Speaking on Joy FM’s news analysis program, Newsfile, Saturday, Mr Kwakye Ofosu said 30 concessionaires have so far approached government with proposals to take over aspects of ECG operation.

He says government is yet to select any of the concessionaires and sign a contract that will allow the private investor manage some aspect of the ECG operations.

He was not clear exactly which area of operations the investor will manage but was emphatic however that the equipment and assets of ECG will still remain the properties of ECG even if the contract with the investor comes into force.

The debate to, or not to privatize the ECG, has been longstanding with several governments playing coy over the matter.

President John Mahama however triggered the debate this week when he sought to justify some amount of private sector involvement in the operations of the ECG.

The president cited the protestations that came with the liberalisation or privatization of the telecom sector in the early 90s but said the bold decision taken at the time to allow private sector participation has proven to be a wise decision.

He said “there is inefficiency at the downstream distribution of the electricity sector. The system is not working. if it’s not working you fix it by taking risk. If you are willing to take risk you will not make progress.”

Critics against the privatization of ECG have been quick in chiding the president for supposedly taking the easier option.

They would rather the government pays the debts it owed to ECG and signing a better performance contract with managers of the company.

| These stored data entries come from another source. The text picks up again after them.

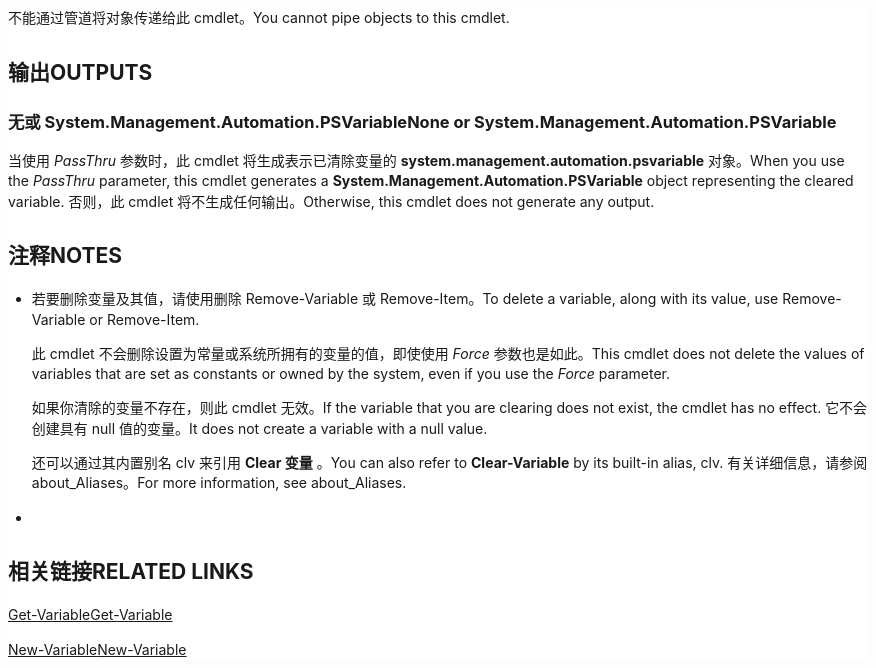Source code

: <span data-ttu-id="81ca2-163">不能通过管道将对象传递给此 cmdlet。</span><span class="sxs-lookup"><span data-stu-id="81ca2-163">You cannot pipe objects to this cmdlet.</span></span>

## <span data-ttu-id="81ca2-164">输出</span><span class="sxs-lookup"><span data-stu-id="81ca2-164">OUTPUTS</span></span>

### <span data-ttu-id="81ca2-165">无或 System.Management.Automation.PSVariable</span><span class="sxs-lookup"><span data-stu-id="81ca2-165">None or System.Management.Automation.PSVariable</span></span>

<span data-ttu-id="81ca2-166">当使用 *PassThru* 参数时，此 cmdlet 将生成表示已清除变量的 **system.management.automation.psvariable** 对象。</span><span class="sxs-lookup"><span data-stu-id="81ca2-166">When you use the *PassThru* parameter, this cmdlet generates a **System.Management.Automation.PSVariable** object representing the cleared variable.</span></span>
<span data-ttu-id="81ca2-167">否则，此 cmdlet 将不生成任何输出。</span><span class="sxs-lookup"><span data-stu-id="81ca2-167">Otherwise, this cmdlet does not generate any output.</span></span>

## <span data-ttu-id="81ca2-168">注释</span><span class="sxs-lookup"><span data-stu-id="81ca2-168">NOTES</span></span>

* <span data-ttu-id="81ca2-169">若要删除变量及其值，请使用删除 Remove-Variable 或 Remove-Item。</span><span class="sxs-lookup"><span data-stu-id="81ca2-169">To delete a variable, along with its value, use Remove-Variable or Remove-Item.</span></span>

  <span data-ttu-id="81ca2-170">此 cmdlet 不会删除设置为常量或系统所拥有的变量的值，即使使用 *Force* 参数也是如此。</span><span class="sxs-lookup"><span data-stu-id="81ca2-170">This cmdlet does not delete the values of variables that are set as constants or owned by the system, even if you use the *Force* parameter.</span></span>

  <span data-ttu-id="81ca2-171">如果你清除的变量不存在，则此 cmdlet 无效。</span><span class="sxs-lookup"><span data-stu-id="81ca2-171">If the variable that you are clearing does not exist, the cmdlet has no effect.</span></span>
<span data-ttu-id="81ca2-172">它不会创建具有 null 值的变量。</span><span class="sxs-lookup"><span data-stu-id="81ca2-172">It does not create a variable with a null value.</span></span>

  <span data-ttu-id="81ca2-173">还可以通过其内置别名 clv 来引用 **Clear 变量** 。</span><span class="sxs-lookup"><span data-stu-id="81ca2-173">You can also refer to **Clear-Variable** by its built-in alias, clv.</span></span>
<span data-ttu-id="81ca2-174">有关详细信息，请参阅 about_Aliases。</span><span class="sxs-lookup"><span data-stu-id="81ca2-174">For more information, see about_Aliases.</span></span>

*

## <span data-ttu-id="81ca2-175">相关链接</span><span class="sxs-lookup"><span data-stu-id="81ca2-175">RELATED LINKS</span></span>

[<span data-ttu-id="81ca2-176">Get-Variable</span><span class="sxs-lookup"><span data-stu-id="81ca2-176">Get-Variable</span></span>](Get-Variable.md)

[<span data-ttu-id="81ca2-177">New-Variable</span><span class="sxs-lookup"><span data-stu-id="81ca2-177">New-Variable</span></span>](New-Variable.md)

On Newsfile, Felix Kwakye Ofosu said government has already taken a decision to allow private sector participation and the justification for that is clear and beyond debate.

“There are some inefficiencies in the operations of ECG. Their service delivery is not up to scratch; something has to be done,” he stated.

While he understood the concerns of the ECG workers who are protesting the privatization of the company, he said, the government will seek the larger interest of Ghanaians and not a section of Ghanaians.

“When GT was sold people lost their jobs, but is the company not functioning?” he said adding he is yet to hear any argument that undermines the need for private sector participation in the electricity distribution sector.

A New Patriotic Party Member of Parliament for Bosumtwe, Simon Osei Mensah says concessionaire is still part of privatization and wondered what the deputy minister was talking about by creating the impression as though concessionaire was alien to privatisation.

He said the country will be exposed to high risk if the concessionaire is just as inefficient as the current managers of ECG.

He would rather alternative measures are considered in resolving the inefficiencies at ECG.